*** Source information ***

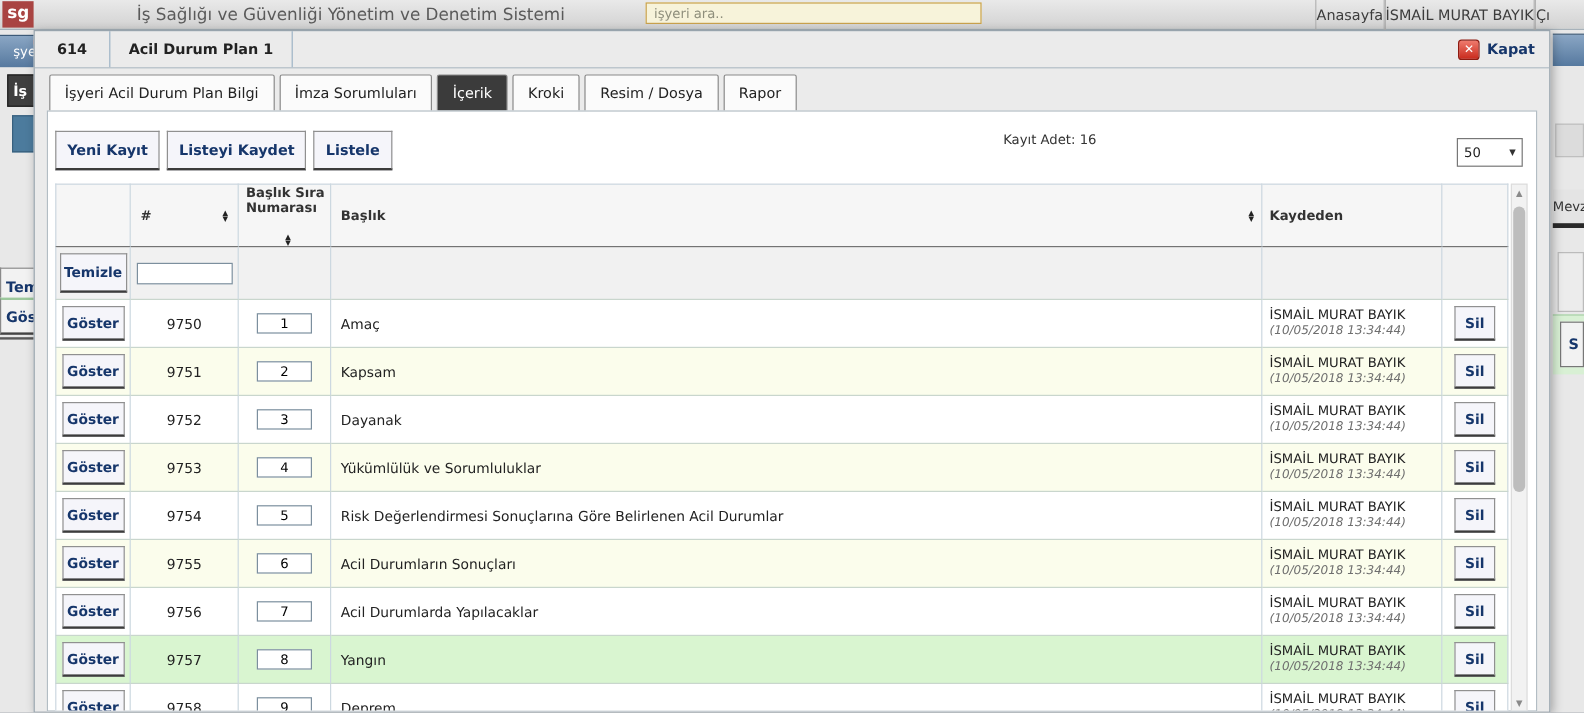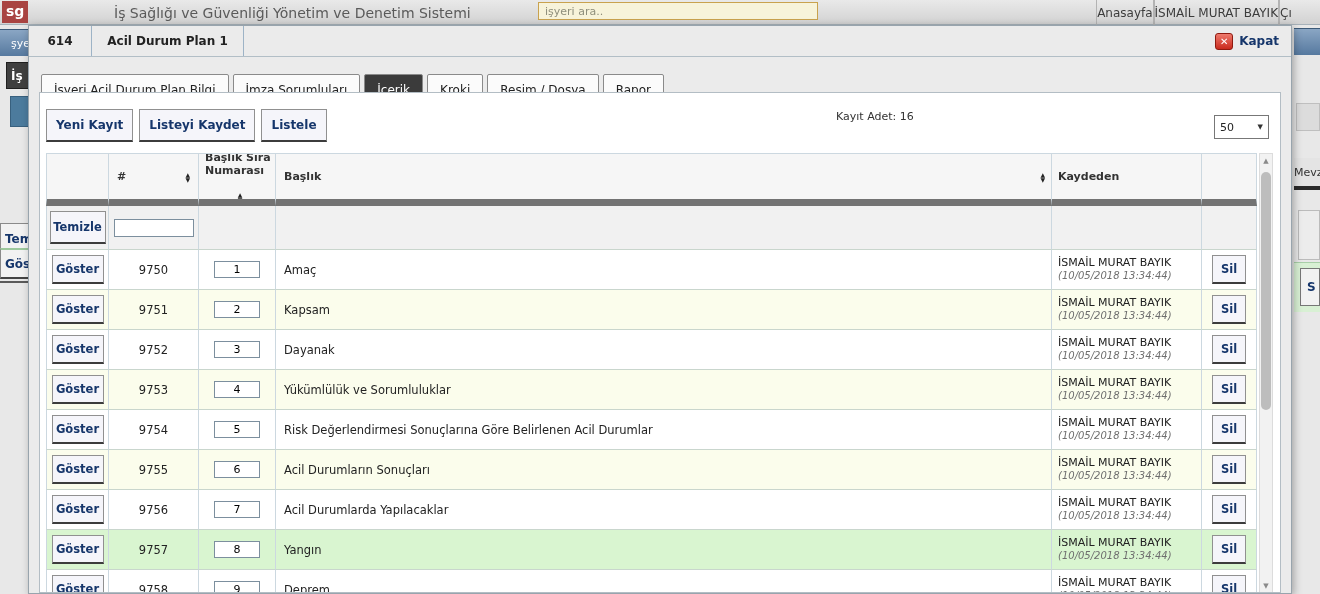--- a/index.html
+++ b/index.html
@@ -71,7 +71,7 @@
   .tabs { display:flex; gap:4px; padding:5px 0 0 12px; align-items:flex-end; }
   .tab { padding:8px 12px; background:#fbfbfb; border:1px solid #8a8a8a; font-size:12px; color:#222;
     border-radius:2px 2px 0 0; cursor:pointer; white-space:nowrap; }
-  .tab.active { background:#3b3b3b; color:#fff;margin-top:12px; }
+  .tab.active { background:#3b3b3b; color:#fff; }
 
   .panel { position:absolute; left:10px; top:66px; width:1242px; height:501px;
     background:#fff; border:1px solid #b3bdc4; overflow:hidden; }

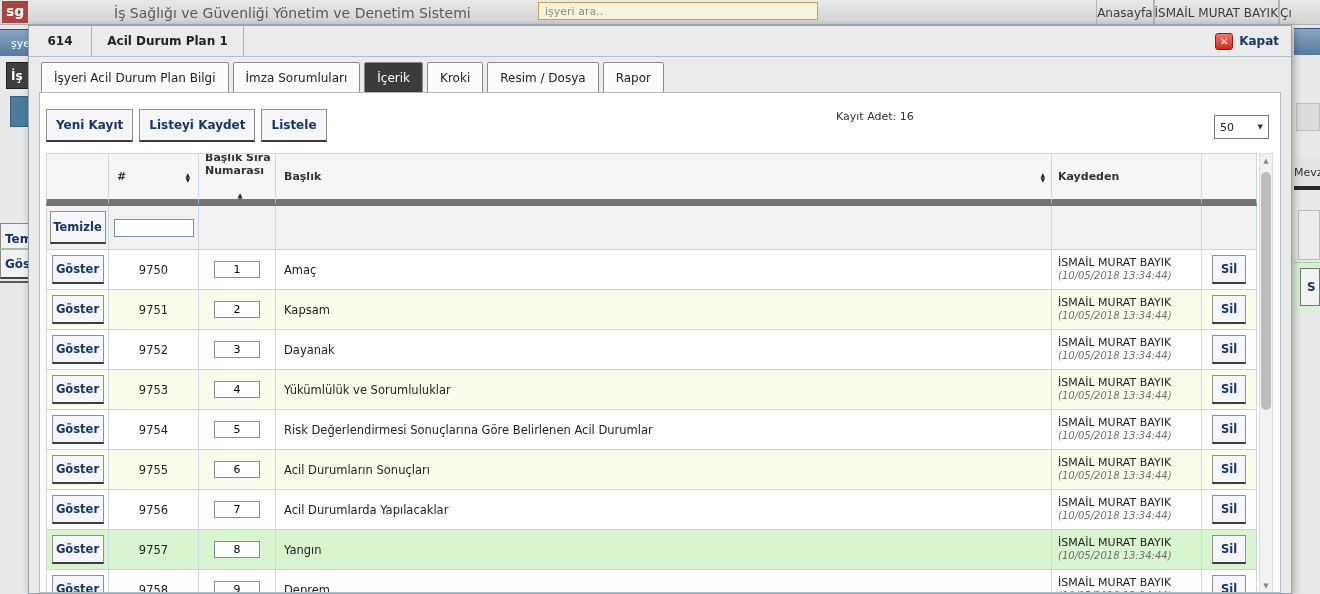--- a/index.html
+++ b/index.html
@@ -100,7 +100,7 @@
   .c5 { width:150px; padding:3px 6px; }
   .c6 { width:55px; justify-content:center; }
   .thead { height:53px; background:#f6f6f6; font-weight:bold; font-size:11px; color:#333; }
-  .thead .cell { border-top:1px solid #ccd8e0; border-bottom:7px solid #737373; padding-top:4px; padding-bottom:4px;gap:13px; }
+  .thead .cell { border-top:1px solid #ccd8e0; border-bottom:1px solid #737373; padding-top:4px; padding-bottom:4px;gap:13px; }
   .thead .c2 { justify-content:space-between; padding:0 8px; }
   .thead .c3 { flex-direction:column; justify-content:center; align-items:flex-start; padding-left:6px; }
   .thead .c4 { justify-content:space-between; padding-right:6px; }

*** End of Source information ***

Nothing but the lines from the one holding "solid #ccd8e0; border-bottom:1px" through the last line of the data may be output, and each must match exactly.

§ **Worked solution**:
+  .thead .cell { border-top:1px solid #ccd8e0; border-bottom:1px solid #737373; padding-top:4px; padding-bottom:4px;gap:13px; }
   .thead .c2 { justify-content:space-between; padding:0 8px; }
   .thead .c3 { flex-direction:column; justify-content:center; align-items:flex-start; padding-left:6px; }
   .thead .c4 { justify-content:space-between; padding-right:6px; }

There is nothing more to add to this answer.